À Alep, la communauté arménienne fortement impactée
Alep étant une ville abritant une forte communauté arménienne, les Arméniens de Syrie y sont particulièrement menacés. Afin de mieux comprendre ce que ces derniers vivent en ce moment, nous avons interrogé un correspondant arménien de la ville d’Alep résidant actuellement en Suède. Souhaitant rester anonyme, il raconte :
" Depuis que la guerre civile a éclaté en Syrie en 2011, la communauté arménienne a pris une position neutre par rapport au conflit avec une certaine proximité du régime syrien pour assurer la protection des lieux de culte et des écoles. Je pense que la majorité d'Arméniens d'Alep a été très surprise par les derniers évènements survenus en Syrie et tout particulièrement par la rapidité avec laquelle les forces du régime syrien ont été vaincues par les rebelles issues des groupes islamistes. Cette situation crée une inquiétude grimpante dans la communauté Arménienne et incite à la grande vigilance. Depuis que la guerre civile a éclaté en Syrie en 2011, la communauté arménienne a pris une position neutre par rapport au conflit avec une certaine proximité du régime syrien pour assurer la protection des lieux de culte et des écoles. Je crois que les relations des Arméniens avec les autres communautés au sein de la ville d'ALEP sont bonnes et basées sur le respect mutuel. J'ajoute également que les Arméniens de la région d'Alep vivent généralement entre eux ’’.
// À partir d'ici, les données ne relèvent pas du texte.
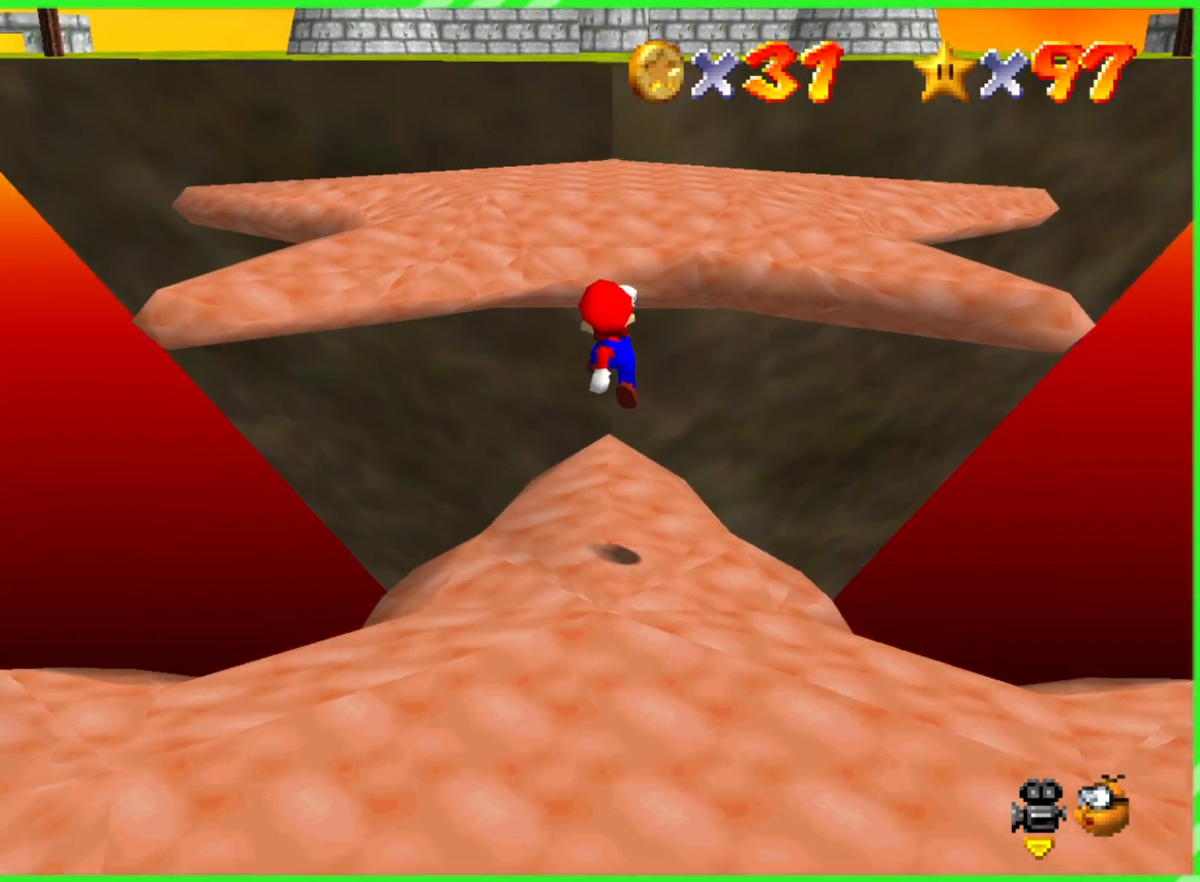
{"dt_ms": 1000, "buttons": [], "left_stick": "up"}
Une stupéfaction générale, mais pas de vague migratoire prévue
‘’Les Arméniens d'Alep ont été très surpris comme nous tous, par l'effondrement de l'armée de Bachar Al Assad face aux rebelles, en dépit des derniers discours rassurants prononcés par les hommes du régime et le soutien inconditionnel de l'Iran et la Russie. À mon avis, il n'y aurait pas des mouvements migratoires vers l'Arménie ou d'autres pays. On compte aujourd'hui entre 10 000 et 12 000 Arméniens présents à Alep. Les garanties avancées par les nouvelles autorités sont multiples et permettent d'espérer un environnement sécurisé pour rester et vivre en Syrie’’.
‘’L’empreinte de la Turquie sera fortement présente dans le nouveau visage de la Syrie, ce qui est de nature à inquiéter fortement la communauté Arménienne d'Alep’.
On ne sait donc pas comment les Arméniens d'Alep pensent de poursuivre leur vie dans ce nouveau contexte. L'empreinte de la Turquie sera fortement présente dans le nouveau visage de la Syrie, et d'Alep tout particulièrement, ce qui est de nature à inquiéter fortement la communauté arménienne de la ville.
A ce jour, tous les yeux se tournent vers le vol spécial prévu le 14 décembre. Le Courrier d'Erevan suivra les événements et vous tiendra au courant de cet éventuel exode, encore un dans la récente histoire arménienne.